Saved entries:
┄┄┄┄┄┄

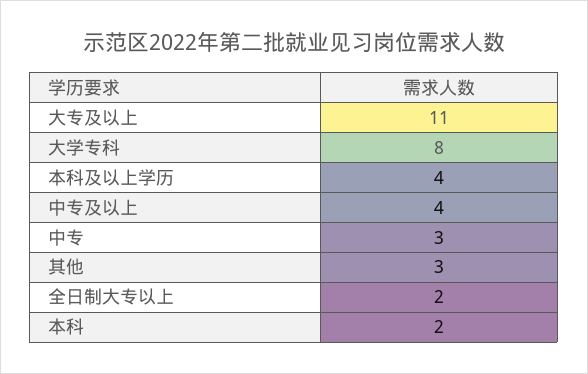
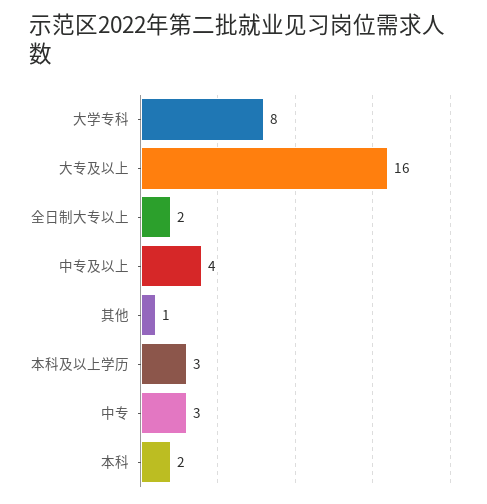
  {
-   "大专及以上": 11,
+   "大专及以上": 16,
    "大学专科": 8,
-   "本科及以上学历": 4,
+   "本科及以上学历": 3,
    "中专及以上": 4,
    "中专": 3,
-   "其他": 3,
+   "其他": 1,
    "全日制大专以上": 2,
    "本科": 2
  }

┄┄┄┄┄┄

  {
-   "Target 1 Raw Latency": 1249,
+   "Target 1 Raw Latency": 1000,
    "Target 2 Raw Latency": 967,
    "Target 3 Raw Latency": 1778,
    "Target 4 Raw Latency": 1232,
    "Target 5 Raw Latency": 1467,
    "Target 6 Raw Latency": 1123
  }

┄┄┄┄┄┄

_TASK GOAL_: Where a line above holds the string "Target", show that line.

_SOLUTION TO THIS PROBLEM_:
-   "Target 1 Raw Latency": 1249,
+   "Target 1 Raw Latency": 1000,
    "Target 2 Raw Latency": 967,
    "Target 3 Raw Latency": 1778,
    "Target 4 Raw Latency": 1232,
    "Target 5 Raw Latency": 1467,
    "Target 6 Raw Latency": 1123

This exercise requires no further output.